On the one hand, I can be angry at the masters for not sitting Legolas down for a discussion right now; at Ithilden, for backing off so easily; for Thranduil, for doing the same thing; for the psychiatrist-healer, for not including the rest of the family in the sessions. But on the other hand, I know how that sort of thing works. When you're traumatized, you don't want to talk about it, and you keep it inside where it festers until something stupid and dangerous happens. Something like that happened to me, once, not so very long ago. Part of me wishes that someone had stopped me sooner, and part of me knows that nothing would have made a bit of difference.
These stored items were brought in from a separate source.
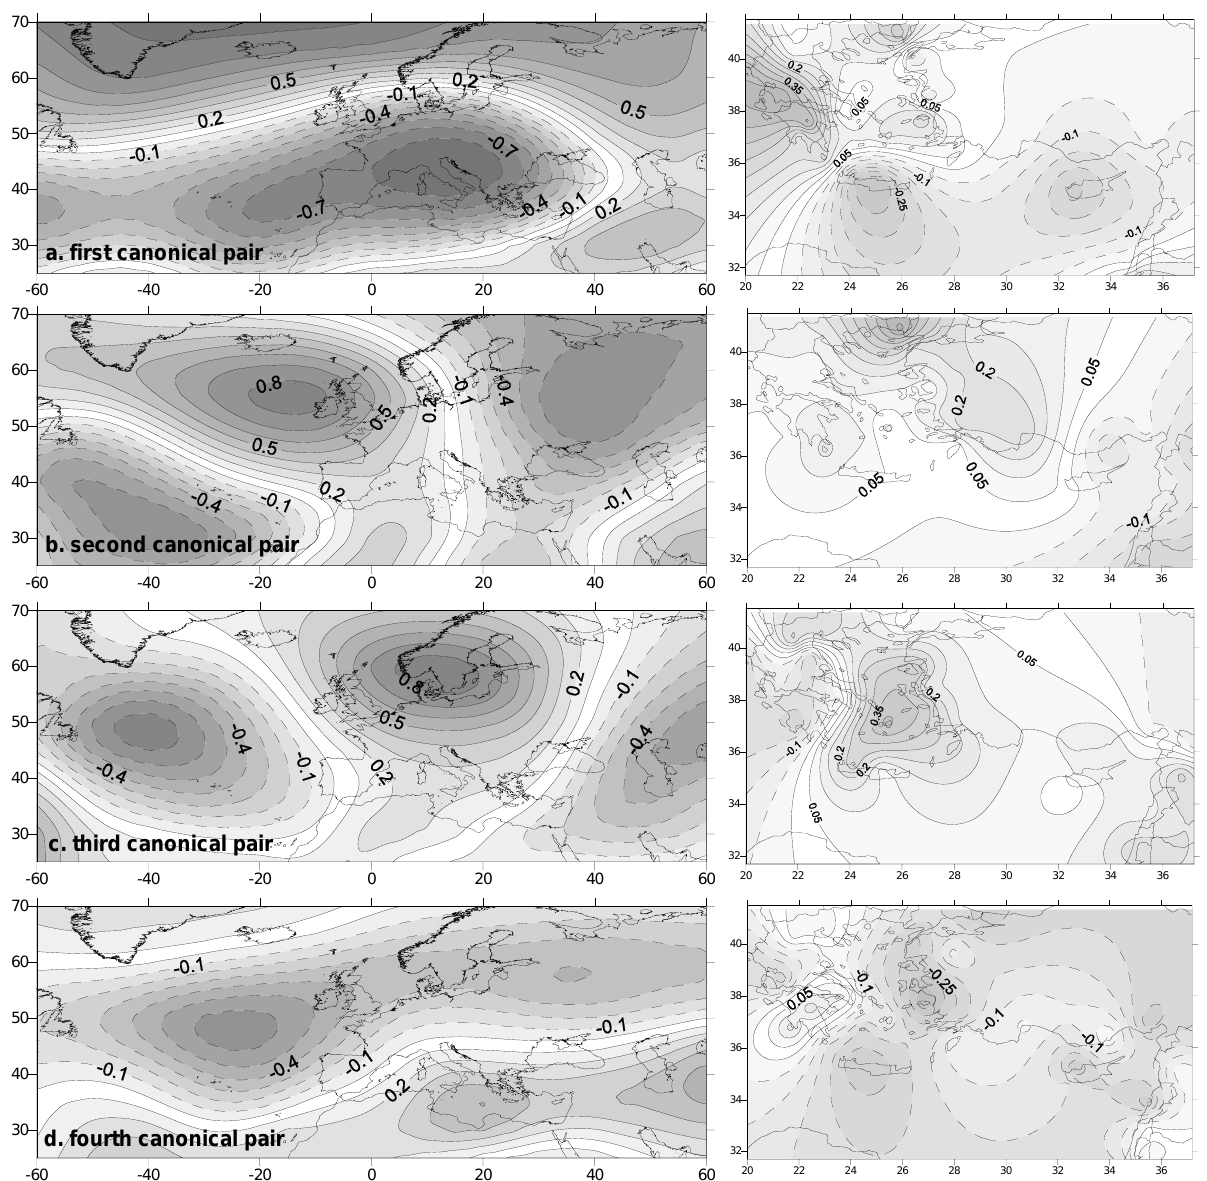
Fig. 1 . Canonical correlation loadings of four RCCA pairs (a, b, c and d, respectively) for the Fig. 1. Canonical correlation loadings of four RCCA pairs – (a) , (b) , (c) and (d) , respectively – for the 500hPa geopotential heights (left 500hPa geopotential heights (left column) and SDII (right column) for the present climate; dashed column) and SDII (right column) for the present climate; dashed contours indicate negative contours indicate negative values.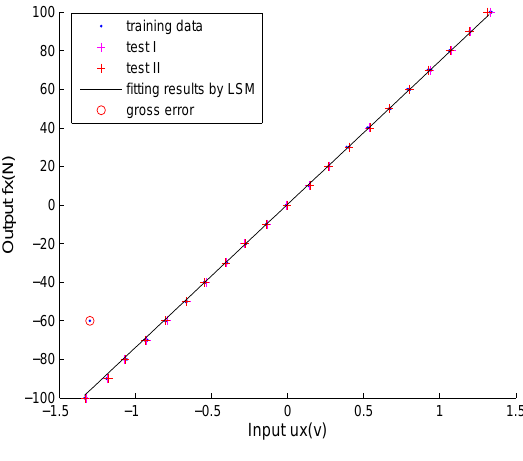
for calibration data with gross error. x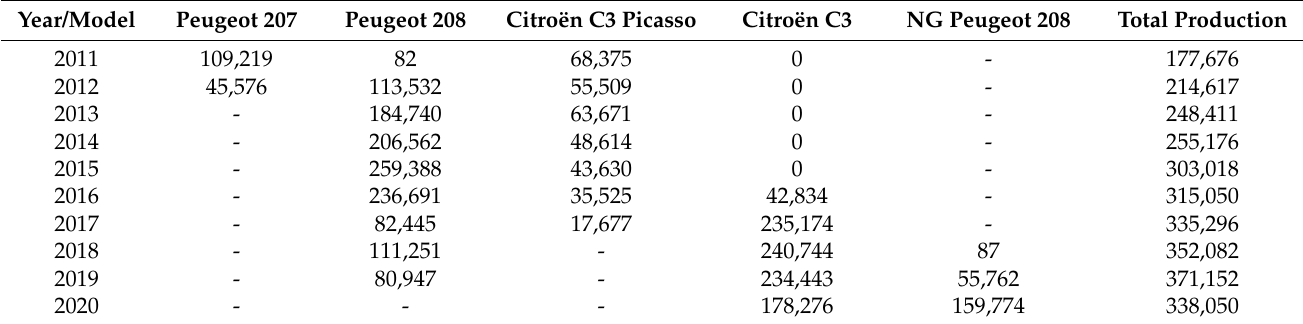
Table 6. Production of cars in PSA Group SVK (10 years).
I suppose that what makes me maddest is that Thranduil is a far more emotionally open parent than either of mine. He's got the emotional intelligence and the rank (he's King) to know how to deal with his hurt kid, but he just lets him go. Go see a shrink, kid, and come back when you're feeling better. Even my parents (part of what my mother once eloquently called "a family of secrets") made more of an attempt than that.

Elowen ruffled his hair as she passed behind his chair on the way to take a seat at the end of the table and peel the vegetables she was carrying. I, for one, am glad you are back safely and hope you do not intend to do anything so dangerous again until you are a few years older.

Bwoop! Bwoop! Bwoop! Red Alert, Captain! Dramatic Irony dead ahead!

Author Reply: I always like it when you tell me about your fencing classes and whether I'm getting that stuff right. I'll pass your information on to Thelion. :-)

It's true that Legolas is not going to come out of this intact. In my world, the loss of his mother was the shaping event of his childhood, but the death of Turgon was the shaping event of his adolescence. It settled him down in a way and made him decide what was important. Of course, it also left him scarred.

In my head, Thranduil had tried to talk to Legolas, tried to reassure him and tell him he did the right thing. But Legolas pushes him away, as you point out we tend to do. And maybe it just takes time for some of these things to heal, no matter who tries to help us. I'm glad to see that whatever stupid and dangerous thing you did, you are still around to talk about it.

Yeah, Dramatic Irony. :-)

LOTRFaithReviewed Chapter: 1 on 12/8/2004
Horray! A new story! :-) Poor Legolas... It must be horrible for him... To kill someone is trumatic in itself, but to kill one who cannot be touched by the ages passing by?

I find that when I use the word immortal it gives a greater sense of higher quailty to the elves than I think is supposed to be... Immortal means you can't die.. And elves can.. :-( As we so unfortunately found out :-( But excellent start thus far! I eagerly look forward to more:-)

Author Reply: You're making me think about what Tolkien meant by "immortal" here, Faith. It's true that elves "die," but by that he means their fear (I can't make the little umlaut over the e here) separate from their bodies and go to the Halls of Waiting. But then after a while they're reincarnated in Valinor (as you show in your story). So in that sense they're immortal. The unanswered question is what happens to them after Arda ends. They don't know.

Hm. It's very early in the morning here and this is too philosophical for me!